From clear skies to thick smoke
When Sherwood reached the fire department to gear up on the afternoon of May 28, the response was "pretty sparse," he said, which isn't unusual for a Sunday afternoon. Later that day, though, as smoke and word about the fire spread, they had 29 firefighters on the scene. They also had help from Norton and Wickham fire departments.
Sherwood said the fire started on Valley Road when a tree rubbed on the power lines because of the strong winds and resulted in "arcing" to the ground.
"By the time we headed out with the trucks, it was obvious that we had something big going on," said Sherwood.
Valley Road is located over the hill from Belleisle Bay, upriver from the ferry on the Kars side. Heavy winds pushed the smoke over the hill and across the bay to the southeast.
The fire itself burned in that direction for about three kilometres, toward homes and cottages along the bay.
But unlike the Stein Lake fire in Chamcook, a twist of fate and wind direction helped prevent disaster in Belleisle.
"In most cases you can say it always could have been worse, but Mother Nature helped us out in this one for sure," said Sherwood.
The winds turned about 180 degrees and drove the fire back along the same path it had already burned.
That, said Sherwood, is what prevented the situation from being a disaster. Without it being driven by the winds, firefighters were able to stop the fire from advancing further toward the bay and the structures along its shores.
Sherwood estimates the fire came to within three-quarters of a kilometre of the nearest home.

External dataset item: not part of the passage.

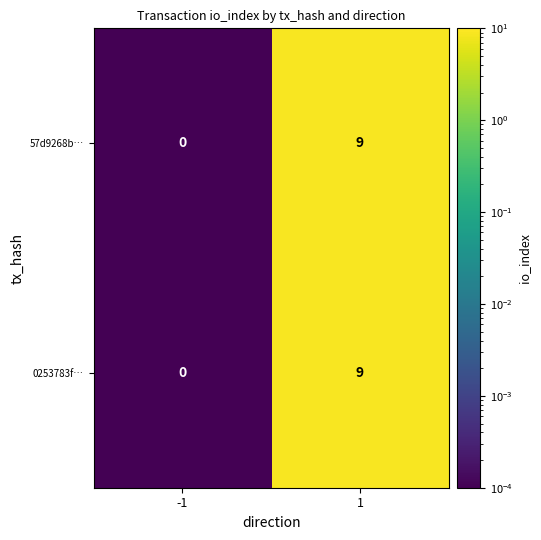

True or false: 0253783f… has a value of 0 at -1.

True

He said no homes were officially evacuated, although the residents of the house that was considered closest to the fire's path had packed a few things and left — with four family members joining the fire department's efforts to fight the blaze.

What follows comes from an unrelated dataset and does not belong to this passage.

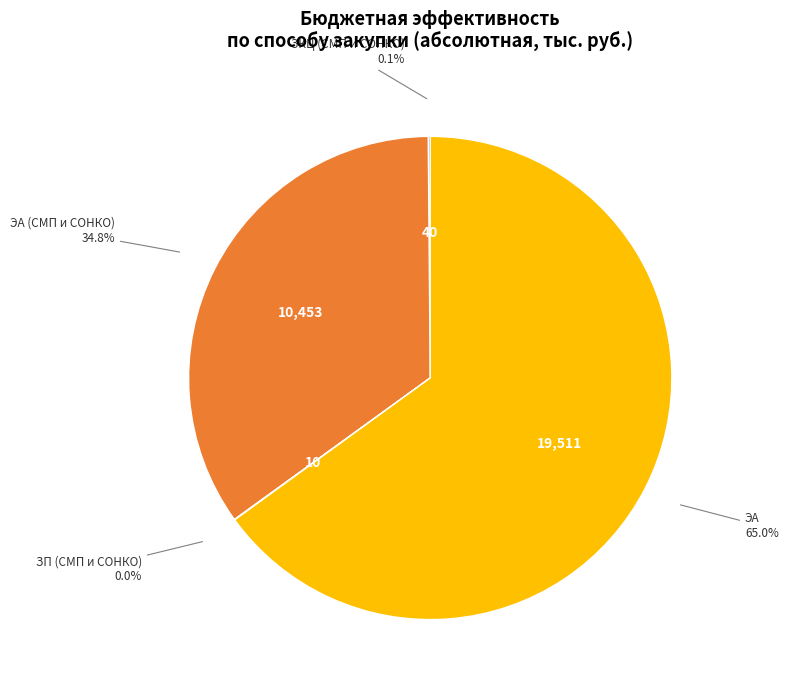

Does any single category account for the majority?

Yes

Having gotten lucky by the change of wind direction, Sherwood said the fire, although out of control, wasn't deemed serious enough to warrant diverting water bombers from the fire in the Saint Andrews area, which started around the same time.

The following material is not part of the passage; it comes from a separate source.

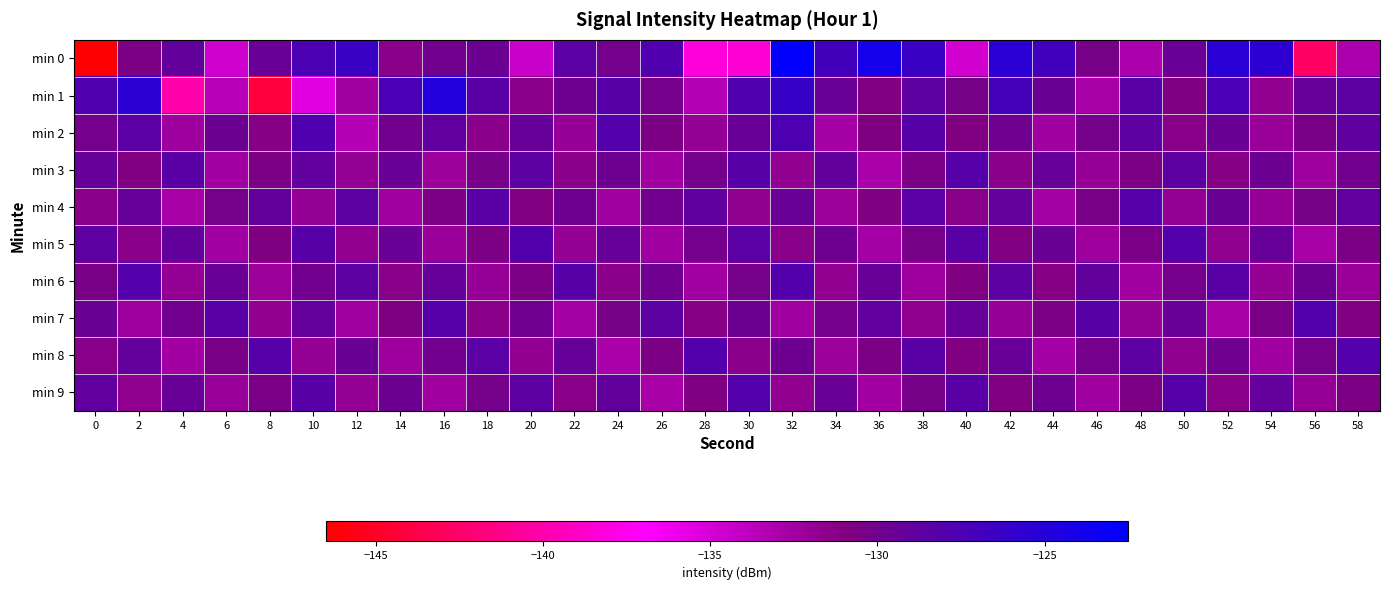

Which series has the largest range (max minus min)?

min 0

Eventually the fire was brought under control, but it still wasn't declared officially "out" by Sunday night.
A grateful community responds
Like the firefighters who worked around the clock to battle the out-of-control forest fire in Chamcook and Bocabec, the efforts of the Belleisle Valley Fire Department were immediately on the minds of Belleisle-area residents.
Sherwood said the local food truck cooked up 50 hamburgers while an across-the-road-neighbour from the fire station made 50 hotdogs.
Sherwood said they often receive donations from those who have been helped by the department. It's often used to buy new equipment or water for the firefighters, which can be significant.
"I have no idea how much water we drank that day, but it was in the hundreds of gallons. That all has to come from somewhere and that's typically what the donations are for."
The severity of this fire, however, seems to have hit residents close to home and the appreciation seems to be "deeper," said Sherwood.
"There was a lot of uncertainty with the way the wind was blowing because if you were running through the woods, I don't think you could have kept ahead of that fire," he said.
"Things were happening and changing that fast and that fluidly. So yes, people were scared and I think they're very appreciative that we were able to deal with that situation and stop it."
Lightening the load
Sherwood also hopes to buy forestry hoses for the department with any extra money donated by residents. Forestry hoses are smaller and lighter than regular hoses and make trekking through heavy terrain far from the trucks a lot easier on firefighters.
"That firefighter is going to last four or five times longer before he's completely and utterly exhausted," said Sherwood
"It's just like carrying a garden hose versus carrying about 50 pounds of rubber-wrapped firefighting hose."
With the way the climate is changing, Sherwood anticipates that fire departments will be dealing with more forest fires in the future.
"And the better equipped we are to deal with it, the faster that's going to be put out."